Sebaliknya, kalangan peminat fotografi serius selalu bereksperimen dalam komposisi foto. Meskipun sebenarnya di antara mereka pun masih timbul perdebatan tentang komposisi. Ada yang memandang suatu objek lebih baik dan indah jika dibuat dengan komposisi horizontal, tetapi ada pula yang berpendapat sebaliknya. Perdebatan ini disebabkan selera dan kebiasaan masing-masing pihak.

Demikian pula dalam masalah pencahayaan. Kalangan awam hanya

mengandalkan lampu kilat yang terpasang langsung pada kamera

kompak. Mereka tidak pusing apakah cahaya itu berlebihan atau kurang karena percaya pada kerja automatis kamera.

Bagi kalangan peminat serius fotografi, pencahayaan merupakan faktor yang sangat penting. Bukankah inti fotografi adalah pemanfaatan cahaya? Banyak teori tentang pencahayaan. Pencahayaan dari arah depan, belakang, samping, atas, atau bawah objek, serta pencahayaan alami dan buatan. Masing-masing pencahayaan akan memunculkan kesan tersendiri bagi sebuah foto.

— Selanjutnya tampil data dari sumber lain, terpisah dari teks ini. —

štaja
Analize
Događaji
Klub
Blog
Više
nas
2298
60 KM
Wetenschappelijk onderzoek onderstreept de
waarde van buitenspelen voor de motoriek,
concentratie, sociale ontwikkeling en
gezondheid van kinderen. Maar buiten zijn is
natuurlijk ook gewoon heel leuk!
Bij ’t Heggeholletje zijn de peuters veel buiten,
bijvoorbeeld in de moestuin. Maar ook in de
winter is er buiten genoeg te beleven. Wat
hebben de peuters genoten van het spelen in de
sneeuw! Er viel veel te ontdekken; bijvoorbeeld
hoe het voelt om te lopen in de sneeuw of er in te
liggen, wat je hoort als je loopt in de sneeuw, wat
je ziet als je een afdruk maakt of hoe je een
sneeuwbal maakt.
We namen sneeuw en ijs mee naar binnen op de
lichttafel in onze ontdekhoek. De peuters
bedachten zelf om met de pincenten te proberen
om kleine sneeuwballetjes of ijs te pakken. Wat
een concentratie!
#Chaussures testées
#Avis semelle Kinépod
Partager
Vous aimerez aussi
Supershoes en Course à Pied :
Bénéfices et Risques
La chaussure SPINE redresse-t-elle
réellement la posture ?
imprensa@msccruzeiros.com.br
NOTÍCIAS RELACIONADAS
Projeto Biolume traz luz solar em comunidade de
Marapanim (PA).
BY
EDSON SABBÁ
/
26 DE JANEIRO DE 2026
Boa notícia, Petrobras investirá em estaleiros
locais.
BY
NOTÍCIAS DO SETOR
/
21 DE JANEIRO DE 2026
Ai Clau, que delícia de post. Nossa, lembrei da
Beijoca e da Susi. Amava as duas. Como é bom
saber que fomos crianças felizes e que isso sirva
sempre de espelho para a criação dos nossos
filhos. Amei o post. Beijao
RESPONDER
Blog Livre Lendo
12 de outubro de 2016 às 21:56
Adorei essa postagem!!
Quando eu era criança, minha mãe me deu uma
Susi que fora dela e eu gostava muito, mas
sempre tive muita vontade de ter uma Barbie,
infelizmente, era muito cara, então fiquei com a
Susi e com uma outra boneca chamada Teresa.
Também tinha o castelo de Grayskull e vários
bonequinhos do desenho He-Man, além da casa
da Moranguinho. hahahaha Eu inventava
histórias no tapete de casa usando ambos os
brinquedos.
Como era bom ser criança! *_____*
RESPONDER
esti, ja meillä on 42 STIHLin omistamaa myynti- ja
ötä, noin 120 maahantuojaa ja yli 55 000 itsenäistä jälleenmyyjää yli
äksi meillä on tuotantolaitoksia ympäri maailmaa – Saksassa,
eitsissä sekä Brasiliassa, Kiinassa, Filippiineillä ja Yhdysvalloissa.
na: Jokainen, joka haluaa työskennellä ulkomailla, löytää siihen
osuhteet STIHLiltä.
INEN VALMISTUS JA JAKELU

Pemotret yang biasa memanfaatkan cahaya alami akan melihat foto berpencahayaan buatan kurang baik sehingga mereka kurang puas dengan hasil yang didapatkan dan ini juga berlaku sebaliknya. Masing masing mempunyai ukuran sendiri.

Pada awalnya, penggunaan efek khusus mempesona banyak pengs gemar fotografi. Namun, kemudian muncul perdebatan karena efek khusus menjadikan foto tidak lagi tampil jujur dan alamiah. Padahal, salah satu hingsi foto adalah sebagai saksi suatu peristiwa dan keadaan di suatu masa.

Bagi peminat serius fotografi, foto adalah seni sehingga persyaratan untuk disebut sebagai foto yang baik tidak lagi menjadi sederhana. Untuk mendapatkan hasil foto yang baik, selain persyaratan teknis diperlukan juga persyaratan nonteknis. Persyaratan teknis adalah syarat yang harus memenuhi kaidah fotografi, seperti pengaturan diafragma, kecepatan/ rana, dan pemilihan kepekaan film dalam menerima cahaya yang diukur dalam International Standard Organization (ISO)/American Standard Association (ASA) film. Persyaratan itu juga disebut sebagai unsur intrinsik.

Persyaratan nonteknis merupakan syarat pengetahuan yang harus dimiliki fotografer di luar persyaratan teknis ketika akan mengambil tema atau objek tertentu. Misalnya, seorang fotografer yang akan mengambil tema tentang bangunan maka ia harus menguasai masalah arsitektur. Persyaratan tersebut juga disebut sebagai unsur ekstrinsik.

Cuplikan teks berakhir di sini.